Tal é o sonho de Deus, a terra prometida para a qual tendemos, quando saímos da
escravidão.
A forma
sinodal da Igreja, que estamos a redescobrir e cultivar nestes anos, sugere que
a Quaresma seja também tempo de decisões comunitárias,
de pequenas e grandes opções contracorrente, capazes de modificar a vida
quotidiana das pessoas e a vida de toda uma coletividade: os hábitos nas
compras, o cuidado com a criação, a inclusão de quem não é visto ou é
desprezado. Convido toda a comunidade cristã a fazer isto: oferecer aos seus
fiéis momentos para repensarem os estilos de vida; reservar um tempo para
verificarem a sua presença no território e o contributo que oferecem para o
tornar melhor. Ai se a penitência cristã fosse como aquela que deixou Jesus
triste! Também a nós diz Ele: «Não mostreis um ar sombrio, como os hipócritas,
que desfiguram o rosto para que os outros vejam que eles jejuam» (Mt 6, 16). Pelo contrário, veja-se a alegria nos
rostos, sinta-se o perfume da liberdade, irradie aquele amor que faz novas
todas as coisas, a começar das mais pequenas e próximas. Isto pode acontecer em
toda a comunidade cristã.
Na medida
em que esta Quaresma for de conversão, a humanidade extraviada sentirá um
estremeção de criatividade: o lampejar duma nova esperança.
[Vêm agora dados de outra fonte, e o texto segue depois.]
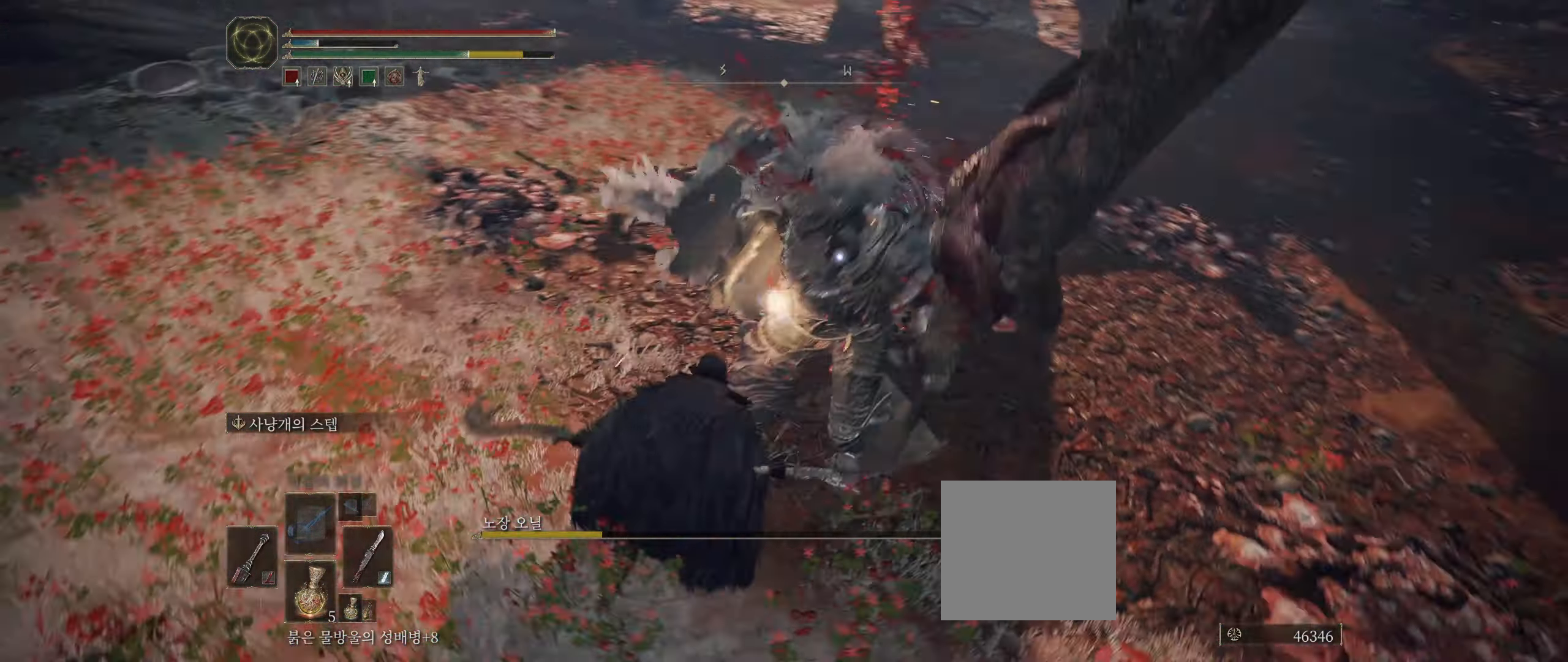
{"buttons": [], "left_stick": "up", "events": [[150, "left_stick", "down-right"], [284, "left_stick", "down"], [433, "left_stick", "left"], [500, "left_stick", "up"]]}
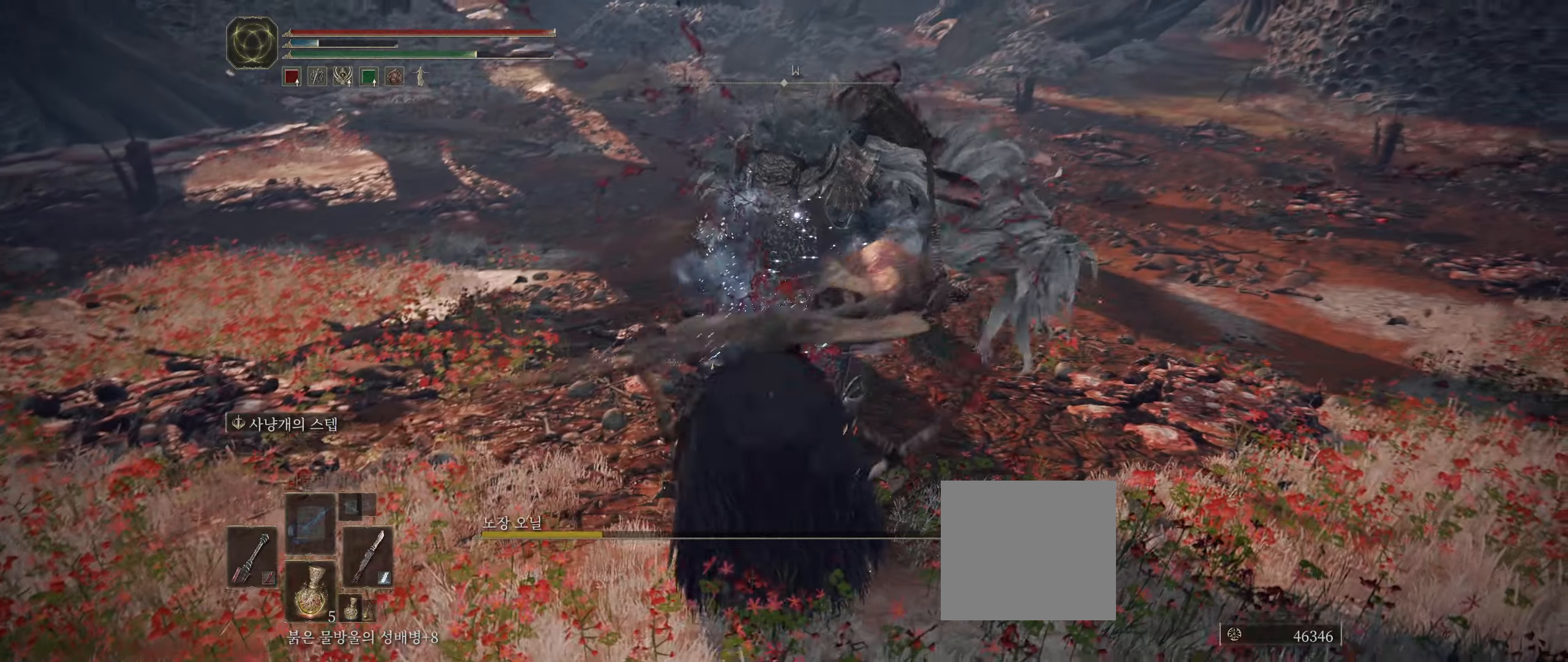
{"buttons": [], "left_stick": "center", "events": [[183, "L2", "down"], [333, "L2", "up"], [366, "left_stick", "center"]]}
Quero dizer-vos, como aos jovens que encontrei em Lisboa no verão passado:
«Procurai e arriscai; sim, procurai e arriscai. Neste momento histórico, os
desafios são enormes, os gemidos dolorosos: estamos a viver uma terceira guerra
mundial feita aos pedaços. Mas abracemos o risco de pensar que não estamos numa
agonia, mas num parto; não no fim, mas no início dum grande espetáculo. E é
preciso coragem para pensar assim» ( Discurso aos
estudantes universitários, 03/VIII/2023). É a coragem da
conversão, da saída da escravidão. A fé e a caridade guiam pela mão esta
esperança menina. Ensinam-na a caminhar e, ao mesmo tempo, ela puxa-as para a
frente. [1]
Abençoo-vos
a todos vós e ao vosso caminho quaresmal.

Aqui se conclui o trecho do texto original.